Nicolas joignit les mains sous la table et les tordit avec violence avant de poser une dernière question, d’une voix qui lui parut creuse et lointaine.

— Sur quel couvent a-t-elle porté son choix ?

— L’abbaye de Wherwell, tout près d’Andover.

 

Eh bien voilà, c’était fini ! Pendant tout ce temps, ils avaient été quasiment à portée de voix ; la maison où elle avait trouvé refuge était à présent encerclée par des armées opposées appartenant à des factions rivales.
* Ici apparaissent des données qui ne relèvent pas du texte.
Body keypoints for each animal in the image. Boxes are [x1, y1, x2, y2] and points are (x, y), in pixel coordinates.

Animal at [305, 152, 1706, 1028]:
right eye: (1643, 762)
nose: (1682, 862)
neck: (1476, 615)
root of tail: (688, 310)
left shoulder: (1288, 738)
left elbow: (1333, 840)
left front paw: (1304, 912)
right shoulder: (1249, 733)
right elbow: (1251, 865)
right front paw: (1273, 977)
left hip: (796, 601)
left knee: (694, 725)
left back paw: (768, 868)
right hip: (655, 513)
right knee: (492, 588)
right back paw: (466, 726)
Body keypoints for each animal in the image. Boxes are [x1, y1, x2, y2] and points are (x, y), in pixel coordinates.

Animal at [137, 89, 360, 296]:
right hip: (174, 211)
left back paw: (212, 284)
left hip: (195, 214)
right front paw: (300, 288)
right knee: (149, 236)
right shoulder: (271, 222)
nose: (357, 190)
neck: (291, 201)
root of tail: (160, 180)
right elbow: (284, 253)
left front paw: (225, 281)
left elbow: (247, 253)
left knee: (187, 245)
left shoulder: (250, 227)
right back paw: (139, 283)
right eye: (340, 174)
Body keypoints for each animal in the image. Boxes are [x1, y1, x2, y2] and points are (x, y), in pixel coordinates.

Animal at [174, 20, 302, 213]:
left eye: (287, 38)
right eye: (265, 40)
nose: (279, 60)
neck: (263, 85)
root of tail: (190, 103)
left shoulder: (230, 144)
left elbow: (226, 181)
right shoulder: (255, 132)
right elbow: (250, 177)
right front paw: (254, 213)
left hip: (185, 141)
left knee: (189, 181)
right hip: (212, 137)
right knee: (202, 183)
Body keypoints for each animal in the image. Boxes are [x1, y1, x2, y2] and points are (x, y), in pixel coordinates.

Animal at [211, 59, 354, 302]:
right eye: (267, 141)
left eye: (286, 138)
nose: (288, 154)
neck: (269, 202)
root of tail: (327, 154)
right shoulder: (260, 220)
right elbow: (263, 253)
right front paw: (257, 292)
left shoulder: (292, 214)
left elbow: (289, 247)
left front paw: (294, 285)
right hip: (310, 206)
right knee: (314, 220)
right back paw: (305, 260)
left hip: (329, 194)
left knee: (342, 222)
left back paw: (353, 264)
Si seulement il lui avait dit ce qu’il éprouvait au plus profond de lui-même, s’il s’était confié la première fois où il l’avait vue, tout gêné qu’il était de savoir le mal qu’il allait faire, et condamné au silence par le message qu’il portait alors qu’il aurait dû se montrer éloquent ! Peut-être l’aurait-elle écouté, aurait-elle pris son temps avant d’agir, même si elle était incapable d’éprouver quoi que ce fût pour lui alors. Elle aurait réfléchi, attendu et peut-être même se serait-elle souvenue de lui. Aujourd’hui, il était beaucoup trop tard, elle était fiancée pour la seconde fois, et ces liens seraient encore plus difficiles à rompre.

Cette fois, la discussion n’avait plus lieu d’être. Des fiançailles contractées au nom d’une petite fille, on pouvait raisonnablement les remettre en question, mais quand une femme décidait d’entrer dans les ordres en toute connaissance de cause et de son propre chef, c’était une tout autre histoire. La jeune fille était perdue pour lui.

Nicolas passa toute la nuit dans la petite chambre d’hôte qu’on lui avait préparée, à réfléchir à ce problème, tout en le sachant insoluble. Il dormit mal, d’un sommeil agité ; au matin il prit congé et repartit vers Shrewsbury.